Two-hundred and forty years ago—that’s 1775 for you non-mathletes—Westchester became the richest and most populous county in the colony of New York. The wealthy part isn’t all that surprising; what is surprising is that, unlike their New England neighbors, Westchester farmers did not pick up their pitchforks and riot over taxes, so they probably weren’t paying quite the same taxes we are now…
Westchester remained a destination for the rich and famous, with the Goulds, Rockefellers, and Vanderbilts all making the county their home. And 180 years ago, a theater befitting their high-class taste opened. Designed by Theodore DeLemos and August Cordes—known for their work on Grand Central and the Macy’s building at Herald Square—the Tarrytown Music Hall opened in December of 1885. The first act was instrumental selections from The Mikado.

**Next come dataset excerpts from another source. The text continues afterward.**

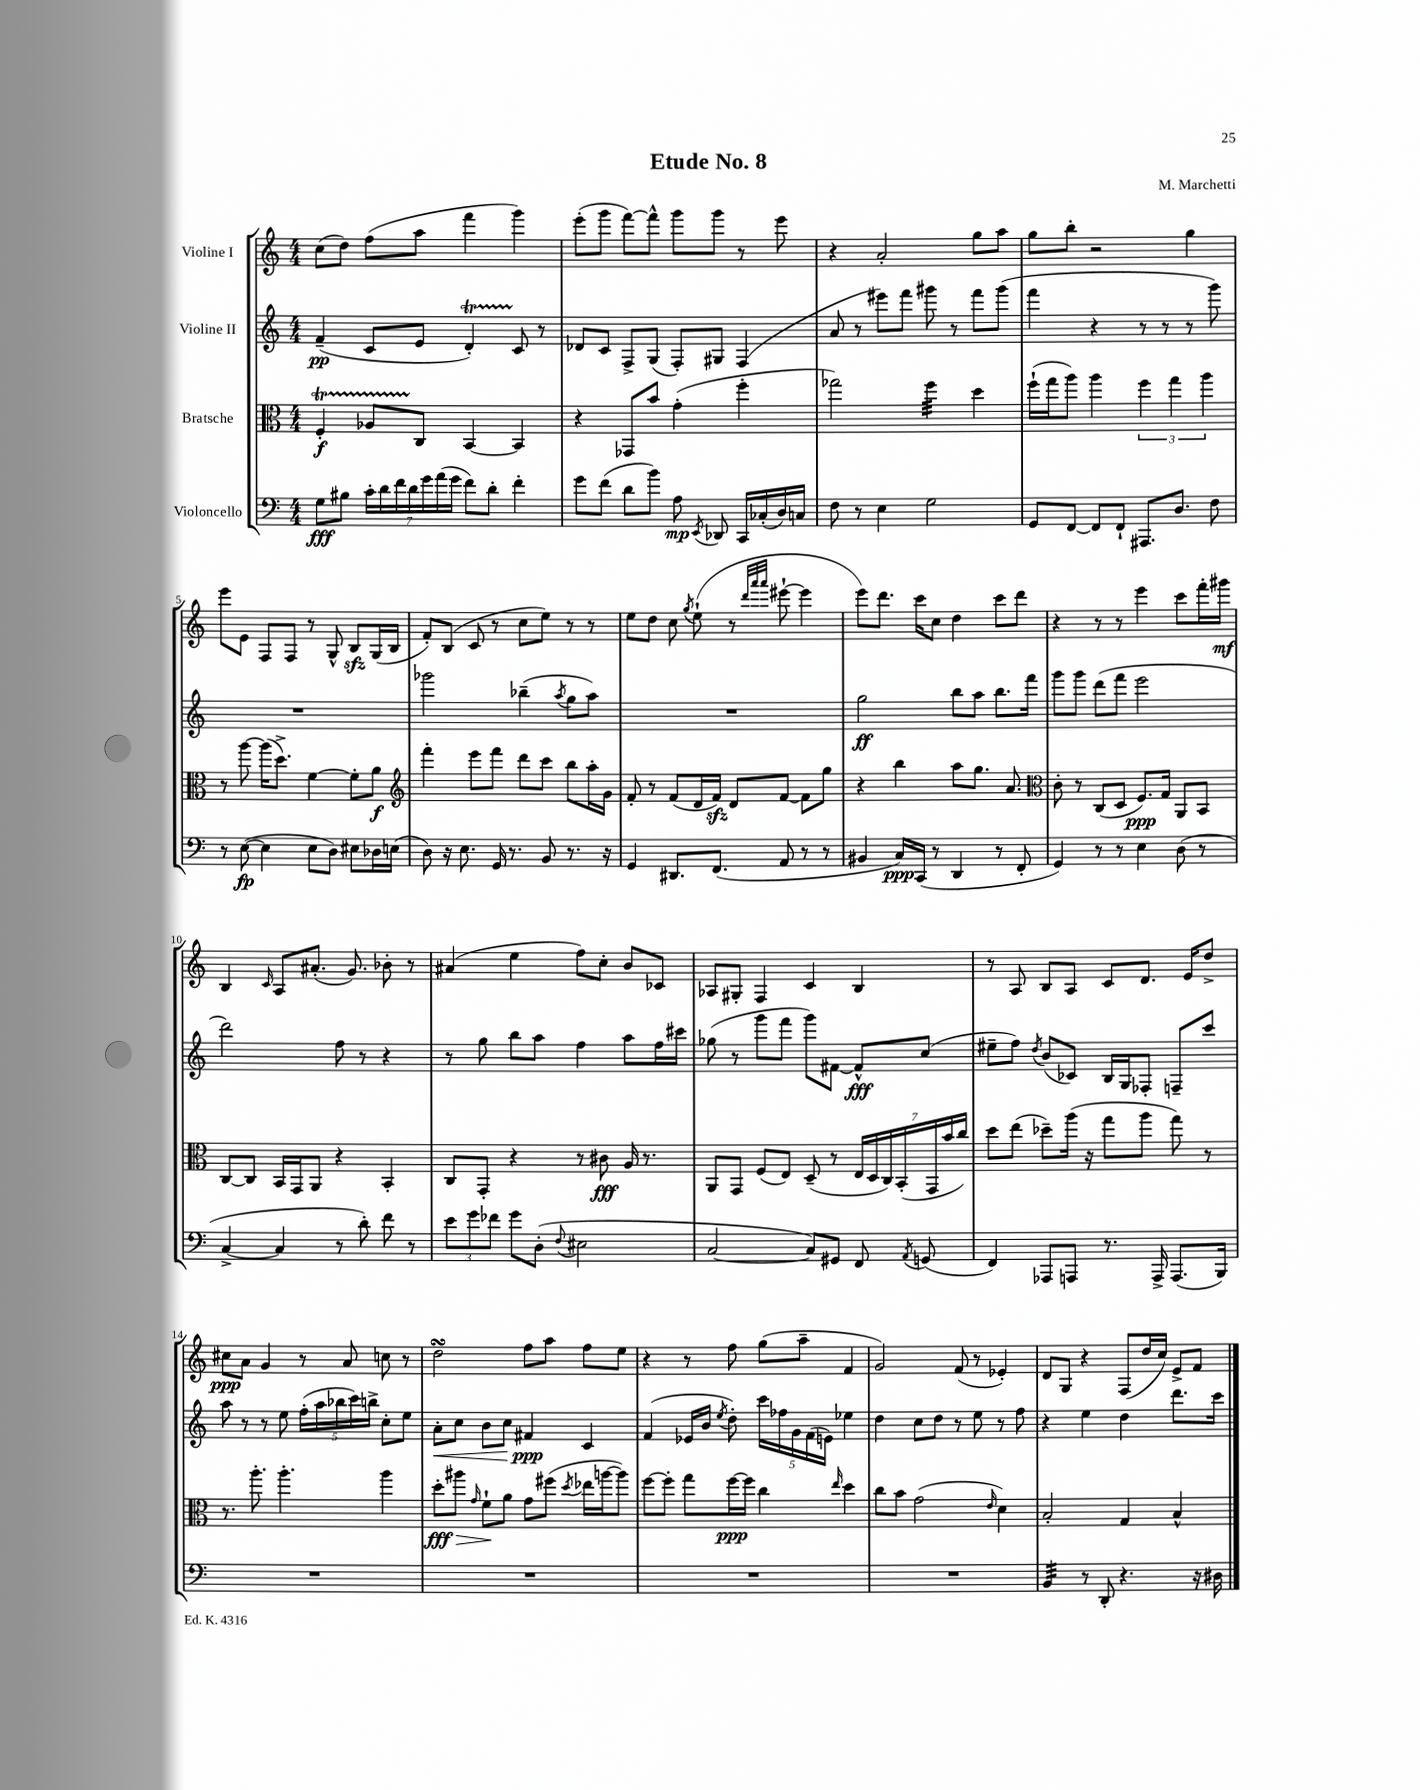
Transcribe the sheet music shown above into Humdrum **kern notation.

**kern	**dynam	**kern	**dynam	**kern	**dynam	**kern	**dynam
*part4	*part4	*part3	*part3	*part2	*part2	*part1	*part1
*staff4	*staff4	*staff3	*staff3	*staff2	*staff2	*staff1	*staff1
*I"Violoncello	*	*I"Bratsche	*	*I"Violine II	*	*I"Violine I	*
*clefF4	*	*clefC3	*	*clefG2	*	*clefG2	*
*k[]	*	*k[]	*	*k[]	*	*k[]	*
*M4/4	*	*M4/4	*	*M4/4	*	*M4/4	*
=1	=1	=1	=1	=1	=1	=1	=1
8G\L	fff	4FT'/	f	(4f~/	pp	(8cc\L	.
8B#X\J	.	.	.	.	.	8dd\J)	.
28c'\LL	.	8A-XTTT/L	.	8c/L	.	(8ff\L	.
28d\	.	.	.	.	.	.	.
28f\	.	.	.	.	.	.	.
28d\	.	.	.	.	.	.	.
.	.	8C/J	.	8e/J	.	8aa\J	.
28g\	.	.	.	.	.	.	.
(28a\	.	.	.	.	.	.	.
28g\JJ	.	.	.	.	.	.	.
8f\L)	.	[4BB/	.	4dT'/)	.	4fff\	.
8d'\J	.	.	.	.	.	.	.
4f'\	.	4BB/]	.	8c/	.	4ggg\)	.
.	.	.	.	8r	.	.	.
=2	=2	=2	=2	=2	=2	=2	=2
8g\L	.	4r	.	8d-X/L	.	(8eee'\L	.
(8f\J	.	.	.	8c/J	.	8ggg\J	.
8d\L	.	8GG-X/L	.	8F^/L	.	[8fff\L)	.
8b\J)	.	8b/J	.	(8G/J	.	8fff^^\J]	.
8A\	mp	(4g'\	.	8F'/L)	.	8ggg\L	.
8qEE/	.	.	.	.	.	.	.
8DD-X/	.	.	.	8G#X/J	.	8ggg\J	.
16CC/LL	.	4ff'\	.	(4F/	.	8r	.
(16C-X'/	.	.	.	.	.	.	.
16D/)	.	.	.	.	.	8eee\	.
16Cn/JJ	.	.	.	.	.	.	.
=3	=3	=3	=3	=3	=3	=3	=3
8F\	.	2gg-X\)	.	8a/	.	4r	.
8r	.	.	.	8r	.	.	.
4E\	.	.	.	8eee#X\L)	.	2a'/	.
.	.	.	.	8fff\J	.	.	.
*	*	*tremolo	*	*	*	*	*
2G\	.	32ff\LLL	.	8ggg#X\	.	.	.
.	.	32ff\	.	.	.	.	.
.	.	32ff\	.	.	.	.	.
.	.	32ff\	.	.	.	.	.
.	.	32ff\	.	8r	.	.	.
.	.	32ff\	.	.	.	.	.
.	.	32ff\	.	.	.	.	.
.	.	32ff\JJJ	.	.	.	.	.
*	*	*Xtremolo	*	*	*	*	*
.	.	4dd\	.	8fff\L	.	8gg\L	.
.	.	.	.	(8ggg#\J	.	8aa\J	.
=4	=4	=4	=4	=4	=4	=4	=4
8GG/L	.	(16ff`\LL	.	4fff\	.	8gg\L	.
.	.	16gg\J	.	.	.	.	.
[8FF/J	.	8aa\J)	.	.	.	8bb'\J	.
8FF/L]	.	4aa\	.	4r	.	2r	.
8FF`/J	.	.	.	.	.	.	.
8.AAA#X/L	.	6ff\	.	8r	.	.	.
.	.	.	.	8r	.	.	.
.	.	6gg\	.	.	.	.	.
8.D/J	.	.	.	.	.	.	.
.	.	.	.	8r	.	4gg\	.
.	.	6aa\	.	.	.	.	.
8F\	.	.	.	8ggg\)	.	.	.
!!LO:LB:g=z
=5	=5	=5	=5	=5	=5	=5	=5
8r	.	8r	.	1r	.	8eee\L	.
([8E\	fp	[8aa\	.	.	.	8e\J	.
4E\]	.	(16aa\KL]	.	.	.	8F/L	.
.	.	8.dd^\J)	.	.	.	.	.
.	.	.	.	.	.	8F/J	.
8E\L	.	[4f\	.	.	.	8r	.
8D\J)	.	.	.	.	.	8G^^/	.
8E#X\L	.	8f'\L]	.	.	.	8Bzz/L	.
16D-X\L	.	8a\J	f	.	.	(16G/L	.
(16En\JJ	.	.	.	.	.	16B/JJ	.
=6	=6	=6	=6	=6	=6	=6	=6
*	*	*clefG2	*	*	*	*	*
8D\)	.	4fff'\	.	2ggg-X\	.	8f'/L)	.
16r	.	.	.	.	.	(8B/J	.
8.E\	.	.	.	.	.	.	.
.	.	8eee\L	.	.	.	8c/	.
16GG/	.	8fff\J	.	.	.	8r	.
8.r	.	.	.	.	.	.	.
.	.	8ddd\L	.	(4bb-X~\	.	8cc\L	.
8BB/	.	8ccc\J	.	.	.	8ee\J)	.
.	.	.	.	8qaa/	.	.	.
8.r	.	8bb\L	.	8gg\L	.	8r	.
.	.	16aa'\L	.	8aa\J)	.	8r	.
16r	.	16g\JJ	.	.	.	.	.
=7	=7	=7	=7	=7	=7	=7	=7
4GG/	.	8f'/	.	1r	.	8ee\L	.
.	.	8r	.	.	.	8dd\J	.
8.DD#X/L	.	(8f/L	.	.	.	8cc\	.
.	.	.	.	.	.	8qgg/	.
.	.	16d/L	.	.	.	(8ee`\	.
(8.FF/J	.	16fzz/JJ)	.	.	.	.	.
.	.	8d/L	.	.	.	8r	.
.	.	.	.	.	.	32qqddd/LLL	.
.	.	.	.	.	.	32qqaaa/	.
.	.	.	.	.	.	32qqaaa/JJJ	.
8AA/	.	[8f/J	.	.	.	[8eee#X`\	.
8r	.	8f\L]	.	.	.	4eee#\]	.
8r	.	8gg\J	.	.	.	.	.
=8	=8	=8	=8	=8	=8	=8	=8
4BB#X/	.	4r	.	2gg\	ff	8eee\L)	.
.	.	.	.	.	.	8.ddd\J	.
16C/LL)	ppp	4bb\	.	.	.	.	.
(16CC/JJ	.	.	.	.	.	16ccc\KL	.
8r	.	.	.	.	.	8cc\J	.
4DD/	.	8aa\L	.	8bb\L	.	4dd\	.
.	.	8.gg\J	.	8aa\J	.	.	.
8r	.	.	.	8.bb\L	.	8ccc\L	.
.	.	8.a/	.	.	.	.	.
8FF'/	.	.	.	.	.	8ddd\J	.
.	.	.	.	16fff\Jk	.	.	.
=9	=9	=9	=9	=9	=9	=9	=9
*	*	*clefC3	*	*	*	*	*
4GG/)	.	8c'\	.	8ggg\L	.	4r	.
.	.	8r	.	8ggg\J	.	.	.
8r	.	(8C/L	.	(8ddd\L	.	8r	.
8r	.	8D/J	.	8fff\J	.	8r	.
4E\	.	8.F/L)	ppp	2eee\	.	4eee\	.
.	.	16G/Jk	.	.	.	.	.
(8D\	.	8AA/L	.	.	.	8ccc\L	.
8r	.	8BB/J	.	.	.	16fff'\L	.
.	.	.	.	.	.	16ggg#X\JJ	mf
!!LO:LB:g=z
=10	=10	=10	=10	=10	=10	=10	=10
[4C^/	.	[8C/L	.	2ddd\)	.	4B/	.
.	.	8C/J]	.	.	.	.	.
.	.	.	.	.	.	16qqc/	.
4C/]	.	16BB/LL	.	.	.	8A/L	.
.	.	16GG/J	.	.	.	.	.
.	.	8AA/J	.	.	.	(8.a#X'/J	.
8r	.	4r	.	8ff\	.	.	.
.	.	.	.	.	.	8.g/)	.
8d'\)	.	.	.	8r	.	.	.
8f\	.	4BB'/	.	4r	.	8b-X'\	.
8r	.	.	.	.	.	8r	.
=11	=11	=11	=11	=11	=11	=11	=11
12e\L	.	8C/L	.	8r	.	(4a#X/	.
12g\	.	.	.	.	.	.	.
.	.	8GG'/J	.	8gg\	.	.	.
12f-X\J	.	.	.	.	.	.	.
8g\L	.	4r	.	8bb\L	.	4ee\	.
(8D'\J	.	.	.	8aa\J	.	.	.
8qqF/	.	.	.	.	.	.	.
2E#X\	.	8r	.	4ff\	.	8ff\L)	.
.	.	8c#X\	fff	.	.	8cc'\J	.
.	.	16A/	.	8aa\L	.	8b/L	.
.	.	8.r	.	.	.	.	.
.	.	.	.	16ff\L	.	8c-X/J	.
.	.	.	.	16ccc#X\JJ	.	.	.
=12	=12	=12	=12	=12	=12	=12	=12
[2C/	.	8AA/L	.	(8gg-X\	.	8A-X/L	.
.	.	8GG/J	.	8r	.	8G#X'/J	.
.	.	(8F/L	.	8ggg\L	.	4F/	.
.	.	8E/J)	.	8fff\J	.	.	.
8C/L])	.	(8D~/	.	8ggg\L)	.	4c/	.
8GG#X/J	.	8r	.	[8f#X\J	.	.	.
8FF/	.	28E/LL	.	8f#^^/L]	fff	4B/	.
.	.	28D/	.	.	.	.	.
.	.	28C/)	.	.	.	.	.
.	.	(28BB'/	.	.	.	.	.
8qAA/	.	.	.	.	.	.	.
(8GGn/	.	.	.	(8cc/J	.	.	.
.	.	28GG/	.	.	.	.	.
.	.	28b/	.	.	.	.	.
.	.	28cc/JJ)	.	.	.	.	.
=13	=13	=13	=13	=13	=13	=13	=13
4FF/)	.	8dd\L	.	8ee#X~\L	.	8r	.
.	.	(8ee\J	.	8ff\J)	.	8A/	.
.	.	.	.	8qdd/	.	.	.
8AAA-X/L	.	8dd-X~\L)	.	(8b/L	.	8B/L	.
8AAAn/J	.	(16aa\Jk	.	8c-X/J)	.	8A/J	.
.	.	16r	.	.	.	.	.
8.r	.	8gg\L	.	16B/LL	.	8c/L	.
.	.	.	.	16G/J	.	.	.
.	.	8aa\J	.	8F-X'/J	.	8.d/J	.
16AAA^/	.	.	.	.	.	.	.
(8.AAA/L	.	8gg\)	.	8Fn~/L	.	.	.
.	.	.	.	.	.	16e/KL	.
.	.	8r	.	8ccc/J	.	8dd^/J	.
16BBB/Jk)	.	.	.	.	.	.	.
!!LO:LB:g=z
=14	=14	=14	=14	=14	=14	=14	=14
1r	.	8.r	.	8aa\	.	8cc#X\L	ppp
.	.	.	.	8r	.	8a\J	.
.	.	8.aa'\	.	.	.	.	.
.	.	.	.	8r	.	4g/	.
.	.	4.aa'\	.	8ee\	.	.	.
.	.	.	.	(20ff'\LL	.	8r	.
.	.	.	.	20aa\	.	.	.
.	.	.	.	20bb-X\	.	.	.
.	.	.	.	.	.	8a/	.
.	.	.	.	20ccc\)	.	.	.
.	.	.	.	20bbn^\JJ	.	.	.
.	.	4aa\	.	8cc'\L	.	8ccn\	.
.	.	.	.	8ee\J	.	8r	.
=15	=15	=15	=15	=15	=15	=15	=15
!	!	!	!LO:HP:b	!	!LO:HP:b	!	!
1r	.	8dd'\L	> fff	8a'\L	<	2ddsSSS\	.
.	.	8aa#X\J	.	8cc\J	.	.	.
.	.	16qqg/	.	.	.	.	.
.	.	8f`\L	.	8b\L	.	.	.
.	.	8a\J	]	8cc\J	.	.	.
.	.	8g\L	.	4f#X/	ppp	8ff\L	.
.	.	(8ff#X\J	.	.	.	8aa\J	.
.	.	8qdd/	.	.	.	.	.
.	.	16ee-X\LL	.	4c/	[	8ff\L	.
.	.	[16aan\J	.	.	.	.	.
.	.	8aa\J])	.	.	.	8ee\J	.
=16	=16	=16	=16	=16	=16	=16	=16
1r	.	[8ff\L	.	(4f/	.	4r	.
.	.	8ff'\J]	.	.	.	.	.
.	.	8gg\L	.	16e-X/LL	.	8r	.
.	.	.	.	16b/JJ	.	.	.
.	.	.	.	8qee/	.	.	.
.	.	[16ff\L	ppp	8dd'\)	.	8ff\	.
.	.	16ff\JJ]	.	.	.	.	.
.	.	4cc\	.	20ccc\LL	.	(8gg\L	.
.	.	.	.	20ff-X\	.	.	.
.	.	.	.	20g\	.	.	.
.	.	.	.	.	.	8aa~\J	.
.	.	.	.	(20f\	.	.	.
.	.	.	.	20en\JJ)	.	.	.
.	.	16qqee/	.	.	.	.	.
.	.	4dd\	.	4ee-X\	.	4f/	.
=17	=17	=17	=17	=17	=17	=17	=17
1r	.	8cc\L	.	4dd\	.	2g/)	.
.	.	8b\J	.	.	.	.	.
.	.	(2g\	.	8cc\L	.	.	.
.	.	.	.	8dd\J	.	.	.
.	.	.	.	8r	.	(8f/	.
.	.	.	.	8ee\	.	8r	.
.	.	16qqe/	.	.	.	.	.
.	.	4d\)	.	8r	.	4e-X'/)	.
.	.	.	.	8ff\	.	.	.
=18	=18	=18	=18	=18	=18	=18	=18
*tremolo	*	*	*	*	*	*	*
32BB/LLL	.	2B'/	.	4r	.	8d/L	.
32BB/	.	.	.	.	.	.	.
32BB/	.	.	.	.	.	.	.
32BB/	.	.	.	.	.	.	.
32BB/	.	.	.	.	.	8G/J	.
32BB/	.	.	.	.	.	.	.
32BB/	.	.	.	.	.	.	.
32BB/JJJ	.	.	.	.	.	.	.
*Xtremolo	*	*	*	*	*	*	*
8r	.	.	.	4ee\	.	4r	.
8DD'/	.	.	.	.	.	.	.
4.r	.	4G/	.	4dd\	.	(8F/L	.
.	.	.	.	.	.	16dd/L	.
.	.	.	.	.	.	16cc/JJ)	.
.	.	4B^^/	.	8.ddd\L	.	8e^/L	.
16r	.	.	.	.	.	8f/J	.
16D#X\	.	.	.	16ccc\Jk	.	.	.
==	==	==	==	==	==	==	==
*-	*-	*-	*-	*-	*-	*-	*-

When the Kensico Dam was completed 100 years ago, we said goodbye to the town of Kensico, which was flooded to create the Kensico Reservoir. After residents of Kensico were paid a “fair share” for their land, 1,500 men—mostly Italian immigrants who suffered through a “fair share” of fatalities—went to work building the dam in 1913, pouring nearly 2.5 million cubic yards of concrete. Completed in 1915, the dam stands 300 feet high and 1,830 feet long, and holds back about 30 million gallons of water.
The Tappan Zee Bridge—built to last 50 years—was built 60 years ago this year. Officially opened on December 15, 1955, the bridge’s first traffic was a parade, featuring chimpanzee J. Fred Muggs (the former mascot of Today on NBC) riding across wearing a Santa suit.